---------- Data excerpts

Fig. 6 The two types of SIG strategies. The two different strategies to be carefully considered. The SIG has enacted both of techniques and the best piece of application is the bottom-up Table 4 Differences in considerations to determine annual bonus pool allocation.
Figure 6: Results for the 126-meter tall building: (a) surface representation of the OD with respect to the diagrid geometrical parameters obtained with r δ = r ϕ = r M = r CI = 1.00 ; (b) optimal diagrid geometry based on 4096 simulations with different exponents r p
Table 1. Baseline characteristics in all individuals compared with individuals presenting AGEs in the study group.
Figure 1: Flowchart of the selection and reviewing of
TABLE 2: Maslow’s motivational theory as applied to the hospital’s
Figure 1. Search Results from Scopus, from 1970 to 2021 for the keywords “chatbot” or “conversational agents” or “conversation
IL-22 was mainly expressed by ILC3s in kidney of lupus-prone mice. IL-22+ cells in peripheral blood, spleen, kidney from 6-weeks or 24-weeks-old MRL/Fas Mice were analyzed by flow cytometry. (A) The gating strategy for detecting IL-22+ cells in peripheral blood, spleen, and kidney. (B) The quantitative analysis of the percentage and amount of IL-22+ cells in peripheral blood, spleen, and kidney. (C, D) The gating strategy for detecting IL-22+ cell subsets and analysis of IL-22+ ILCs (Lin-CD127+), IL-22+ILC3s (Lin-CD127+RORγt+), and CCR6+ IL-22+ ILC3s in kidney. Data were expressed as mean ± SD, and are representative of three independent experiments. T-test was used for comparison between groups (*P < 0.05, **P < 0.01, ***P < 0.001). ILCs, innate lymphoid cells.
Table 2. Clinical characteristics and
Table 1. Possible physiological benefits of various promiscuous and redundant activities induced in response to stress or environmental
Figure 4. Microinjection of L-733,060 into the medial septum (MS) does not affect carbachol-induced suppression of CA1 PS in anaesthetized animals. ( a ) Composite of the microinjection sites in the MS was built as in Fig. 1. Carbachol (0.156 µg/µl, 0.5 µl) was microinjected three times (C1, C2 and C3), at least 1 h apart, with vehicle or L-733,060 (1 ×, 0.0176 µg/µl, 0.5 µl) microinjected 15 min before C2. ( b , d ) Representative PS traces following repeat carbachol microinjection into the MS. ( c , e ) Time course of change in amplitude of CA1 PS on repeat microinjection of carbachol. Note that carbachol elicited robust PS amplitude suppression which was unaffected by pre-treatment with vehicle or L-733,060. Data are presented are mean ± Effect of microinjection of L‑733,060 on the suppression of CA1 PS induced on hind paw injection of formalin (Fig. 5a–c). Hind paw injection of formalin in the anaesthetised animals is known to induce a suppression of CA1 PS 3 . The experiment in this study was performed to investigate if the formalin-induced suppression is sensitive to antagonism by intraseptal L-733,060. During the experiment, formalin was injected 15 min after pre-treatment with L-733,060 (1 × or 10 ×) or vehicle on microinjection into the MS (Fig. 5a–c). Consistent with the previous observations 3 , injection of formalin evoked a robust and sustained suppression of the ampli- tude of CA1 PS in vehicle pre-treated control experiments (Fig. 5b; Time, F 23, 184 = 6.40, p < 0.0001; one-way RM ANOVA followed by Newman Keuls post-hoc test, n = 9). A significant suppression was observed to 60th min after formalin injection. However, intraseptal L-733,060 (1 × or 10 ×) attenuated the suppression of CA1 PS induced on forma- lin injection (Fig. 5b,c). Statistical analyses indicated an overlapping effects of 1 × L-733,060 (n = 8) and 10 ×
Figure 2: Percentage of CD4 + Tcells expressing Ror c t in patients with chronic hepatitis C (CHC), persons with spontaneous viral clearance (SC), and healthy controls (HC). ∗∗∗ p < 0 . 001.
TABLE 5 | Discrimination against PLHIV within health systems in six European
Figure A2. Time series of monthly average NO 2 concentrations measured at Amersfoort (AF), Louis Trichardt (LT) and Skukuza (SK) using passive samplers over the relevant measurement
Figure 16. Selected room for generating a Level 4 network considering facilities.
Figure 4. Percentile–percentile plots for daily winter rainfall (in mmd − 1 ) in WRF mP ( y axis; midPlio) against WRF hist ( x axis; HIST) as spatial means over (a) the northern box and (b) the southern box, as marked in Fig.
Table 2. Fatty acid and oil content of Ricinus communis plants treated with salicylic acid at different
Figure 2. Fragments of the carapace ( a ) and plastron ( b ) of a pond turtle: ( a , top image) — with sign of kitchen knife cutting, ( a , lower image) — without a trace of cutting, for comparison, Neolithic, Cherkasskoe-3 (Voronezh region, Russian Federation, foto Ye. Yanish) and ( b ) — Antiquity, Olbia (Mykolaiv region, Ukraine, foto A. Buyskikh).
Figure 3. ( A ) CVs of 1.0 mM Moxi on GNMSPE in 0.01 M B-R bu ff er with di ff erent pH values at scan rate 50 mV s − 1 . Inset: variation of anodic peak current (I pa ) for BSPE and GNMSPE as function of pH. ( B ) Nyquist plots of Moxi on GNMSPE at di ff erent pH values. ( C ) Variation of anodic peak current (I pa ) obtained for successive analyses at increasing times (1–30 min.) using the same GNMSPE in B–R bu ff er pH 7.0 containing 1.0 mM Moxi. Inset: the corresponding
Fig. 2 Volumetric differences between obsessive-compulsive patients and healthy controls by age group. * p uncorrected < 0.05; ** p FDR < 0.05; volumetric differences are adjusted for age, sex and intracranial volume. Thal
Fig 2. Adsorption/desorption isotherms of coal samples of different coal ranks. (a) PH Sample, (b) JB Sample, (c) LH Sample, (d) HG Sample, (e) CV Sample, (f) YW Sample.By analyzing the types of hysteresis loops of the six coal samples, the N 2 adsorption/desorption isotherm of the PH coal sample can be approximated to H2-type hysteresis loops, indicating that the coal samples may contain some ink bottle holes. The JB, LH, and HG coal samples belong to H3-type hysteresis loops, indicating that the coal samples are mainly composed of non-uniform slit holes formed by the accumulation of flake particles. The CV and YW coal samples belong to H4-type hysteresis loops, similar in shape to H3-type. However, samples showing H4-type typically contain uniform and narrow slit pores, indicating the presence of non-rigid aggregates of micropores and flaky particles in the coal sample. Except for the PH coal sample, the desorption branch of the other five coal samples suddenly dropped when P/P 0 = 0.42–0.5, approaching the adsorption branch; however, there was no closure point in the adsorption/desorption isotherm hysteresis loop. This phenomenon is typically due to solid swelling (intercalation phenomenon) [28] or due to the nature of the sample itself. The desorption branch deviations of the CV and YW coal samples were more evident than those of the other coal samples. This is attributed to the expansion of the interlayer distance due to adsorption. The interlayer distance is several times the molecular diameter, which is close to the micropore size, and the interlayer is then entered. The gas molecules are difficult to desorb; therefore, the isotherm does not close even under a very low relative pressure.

--------------------

Exercise instructions: Gather each line of the listing that holds the string "comparison".

Result of the task:
IL-22 was mainly expressed by ILC3s in kidney of lupus-prone mice. IL-22+ cells in peripheral blood, spleen, kidney from 6-weeks or 24-weeks-old MRL/Fas Mice were analyzed by flow cytometry. (A) The gating strategy for detecting IL-22+ cells in peripheral blood, spleen, and kidney. (B) The quantitative analysis of the percentage and amount of IL-22+ cells in peripheral blood, spleen, and kidney. (C, D) The gating strategy for detecting IL-22+ cell subsets and analysis of IL-22+ ILCs (Lin-CD127+), IL-22+ILC3s (Lin-CD127+RORγt+), and CCR6+ IL-22+ ILC3s in kidney. Data were expressed as mean ± SD, and are representative of three independent experiments. T-test was used for comparison between groups (*P < 0.05, **P < 0.01, ***P < 0.001). ILCs, innate lymphoid cells.
Figure 2. Fragments of the carapace ( a ) and plastron ( b ) of a pond turtle: ( a , top image) — with sign of kitchen knife cutting, ( a , lower image) — without a trace of cutting, for comparison, Neolithic, Cherkasskoe-3 (Voronezh region, Russian Federation, foto Ye. Yanish) and ( b ) — Antiquity, Olbia (Mykolaiv region, Ukraine, foto A. Buyskikh).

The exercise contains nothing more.